Consigne »
Dans le texte ci-dessous sur le sens des mots de M. Charest, transcrivez à l'identique le passage qui va de « En utilisant le » jusqu'à « de votes l’emporte! » inclus.

Extrait du texte »
=======
Le sens des mots de M. Charest

Le premier ministre sortant Jean Charest attaque son principal opposant politique en affirmant que «Mme Marois préfère le référendum et la rue». Puis il se demande si les Québécois veulent vivre dans une société où on se respecte mutuellement et où on respecte la loi et la démocratie.

En utilisant le mot «loi», M. Charest entend probablement Loi 78, à laquelle une vaste majorité de citoyens s’oppose. Ne pousse-t-il pas la chose plus loin en y reliant le terme «démocratie»? C’est ce à quoi porte à penser son raisonnement: pour qu’il y ait loi au Québec, il est nécessaire qu’il y ait Parlement. Pourtant, en termes généraux, une démocratie peut être le fait, par exemple, d’un rassemblement de directeurs de banque relativement à une entente pancanadienne afin de décider du point X ou Y. Le principe est simple : le plus grand nombre de votes l’emporte!

Pourtant, selon M. Charest, les notions de loi et de démocratie semblent intimement liées, alors que ces deux notions peuvent être vues de façon totalement opposées. Une loi n’a pas besoin de démocratie pour exister. De facto, il est improbable qu’il ait voulu exprimer que le Québec n’est pas une démocratie puisque, si tel était le cas, il en serait le seul responsable. On ne peut qu’en conclure que ce qu’il a voulu exprimer, c’est une simple justification de ses propres actions en utilisant des principes idéologiques.

Pour M. Charest, le PQ, c’est la rue. Un peu ironique pour quelqu’un qui, d’une part, veut une société démocratique, mais qui fait face au plus long conflit étudiant de l’histoire de l’Amérique, un conflit qu’il n’a pu régler que par la force. Nul besoin de défendre le PQ pour accuser M. Charest de faire de la démagogie en manipulant l’opinion publique. Par exemple : associer son principal adversaire au carré rouge, alors que cet adversaire ne l’a jamais porté que par opportunisme politique. Cette attaque, issue du plus pur opportunisme politique, me semble particulièrement futile et, qui plus est, facilement révocable.
=======
Entrées fournies »
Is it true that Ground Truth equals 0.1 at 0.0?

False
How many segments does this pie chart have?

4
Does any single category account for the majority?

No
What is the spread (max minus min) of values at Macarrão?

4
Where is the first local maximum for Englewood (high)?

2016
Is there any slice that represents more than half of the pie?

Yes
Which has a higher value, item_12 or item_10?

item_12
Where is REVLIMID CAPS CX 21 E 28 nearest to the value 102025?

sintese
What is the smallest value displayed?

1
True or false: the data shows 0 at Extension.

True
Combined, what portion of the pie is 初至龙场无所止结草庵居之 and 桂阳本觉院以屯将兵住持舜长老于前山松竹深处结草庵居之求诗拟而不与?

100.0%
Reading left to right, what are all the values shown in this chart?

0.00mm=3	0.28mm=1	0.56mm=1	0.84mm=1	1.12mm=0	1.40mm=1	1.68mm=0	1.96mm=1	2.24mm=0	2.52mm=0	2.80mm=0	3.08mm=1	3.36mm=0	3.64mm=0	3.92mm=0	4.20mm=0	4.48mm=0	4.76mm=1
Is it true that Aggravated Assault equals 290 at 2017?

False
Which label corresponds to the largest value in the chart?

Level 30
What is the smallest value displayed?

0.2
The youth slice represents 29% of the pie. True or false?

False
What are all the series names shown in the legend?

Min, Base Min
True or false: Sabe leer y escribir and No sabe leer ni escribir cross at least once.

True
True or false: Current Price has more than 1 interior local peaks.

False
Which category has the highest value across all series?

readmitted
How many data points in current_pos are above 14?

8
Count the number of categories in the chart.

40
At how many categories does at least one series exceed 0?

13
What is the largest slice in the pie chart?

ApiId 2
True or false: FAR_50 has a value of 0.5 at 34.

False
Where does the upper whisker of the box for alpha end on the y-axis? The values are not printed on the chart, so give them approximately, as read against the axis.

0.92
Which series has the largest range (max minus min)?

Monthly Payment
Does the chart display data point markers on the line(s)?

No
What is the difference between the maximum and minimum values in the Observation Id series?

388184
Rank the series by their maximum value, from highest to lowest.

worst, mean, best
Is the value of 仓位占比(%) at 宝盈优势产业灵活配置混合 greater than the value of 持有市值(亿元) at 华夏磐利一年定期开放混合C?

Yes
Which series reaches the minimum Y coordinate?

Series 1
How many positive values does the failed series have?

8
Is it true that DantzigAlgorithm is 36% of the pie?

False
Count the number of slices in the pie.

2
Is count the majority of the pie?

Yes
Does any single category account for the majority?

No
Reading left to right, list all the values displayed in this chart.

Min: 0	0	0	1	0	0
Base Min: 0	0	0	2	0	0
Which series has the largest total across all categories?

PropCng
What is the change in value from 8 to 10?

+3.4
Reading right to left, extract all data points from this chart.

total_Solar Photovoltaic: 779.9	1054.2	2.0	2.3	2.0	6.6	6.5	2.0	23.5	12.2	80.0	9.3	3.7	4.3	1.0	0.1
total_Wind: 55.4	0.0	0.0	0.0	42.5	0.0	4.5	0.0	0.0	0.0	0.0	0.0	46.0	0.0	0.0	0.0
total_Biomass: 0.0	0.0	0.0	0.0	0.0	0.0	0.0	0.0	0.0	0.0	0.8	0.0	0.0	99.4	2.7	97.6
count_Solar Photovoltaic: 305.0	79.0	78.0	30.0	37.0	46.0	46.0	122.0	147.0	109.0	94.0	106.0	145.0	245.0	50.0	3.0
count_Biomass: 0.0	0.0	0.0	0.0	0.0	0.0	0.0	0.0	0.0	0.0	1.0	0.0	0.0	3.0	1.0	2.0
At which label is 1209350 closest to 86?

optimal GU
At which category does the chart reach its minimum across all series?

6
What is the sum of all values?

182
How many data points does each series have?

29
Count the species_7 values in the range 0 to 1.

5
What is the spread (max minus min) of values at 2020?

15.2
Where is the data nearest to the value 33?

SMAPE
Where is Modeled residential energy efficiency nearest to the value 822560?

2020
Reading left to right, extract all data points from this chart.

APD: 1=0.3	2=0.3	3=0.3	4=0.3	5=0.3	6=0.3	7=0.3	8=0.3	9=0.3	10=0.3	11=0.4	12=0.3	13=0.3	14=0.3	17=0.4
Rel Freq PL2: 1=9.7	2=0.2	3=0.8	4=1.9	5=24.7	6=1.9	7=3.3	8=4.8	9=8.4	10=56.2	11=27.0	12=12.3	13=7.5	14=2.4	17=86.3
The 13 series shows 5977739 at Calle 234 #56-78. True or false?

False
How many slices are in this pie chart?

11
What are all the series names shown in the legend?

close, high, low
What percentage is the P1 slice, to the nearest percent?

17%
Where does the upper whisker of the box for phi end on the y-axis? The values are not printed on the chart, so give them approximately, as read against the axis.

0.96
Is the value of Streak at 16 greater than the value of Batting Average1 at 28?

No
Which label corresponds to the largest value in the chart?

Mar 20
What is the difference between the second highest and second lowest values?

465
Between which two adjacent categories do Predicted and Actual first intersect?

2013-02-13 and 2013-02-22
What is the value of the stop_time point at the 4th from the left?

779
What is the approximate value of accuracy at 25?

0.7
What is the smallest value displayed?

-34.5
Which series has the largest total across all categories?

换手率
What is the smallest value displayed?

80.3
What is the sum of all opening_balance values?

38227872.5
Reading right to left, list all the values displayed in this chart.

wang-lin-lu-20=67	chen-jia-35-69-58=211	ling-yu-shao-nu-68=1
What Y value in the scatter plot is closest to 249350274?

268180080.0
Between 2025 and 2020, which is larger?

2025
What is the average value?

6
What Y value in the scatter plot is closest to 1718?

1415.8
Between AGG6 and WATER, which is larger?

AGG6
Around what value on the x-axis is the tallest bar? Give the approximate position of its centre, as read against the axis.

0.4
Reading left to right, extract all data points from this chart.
=======
Réponse attendue »
En utilisant le mot «loi», M. Charest entend probablement Loi 78, à laquelle une vaste majorité de citoyens s’oppose. Ne pousse-t-il pas la chose plus loin en y reliant le terme «démocratie»? C’est ce à quoi porte à penser son raisonnement: pour qu’il y ait loi au Québec, il est nécessaire qu’il y ait Parlement. Pourtant, en termes généraux, une démocratie peut être le fait, par exemple, d’un rassemblement de directeurs de banque relativement à une entente pancanadienne afin de décider du point X ou Y. Le principe est simple : le plus grand nombre de votes l’emporte!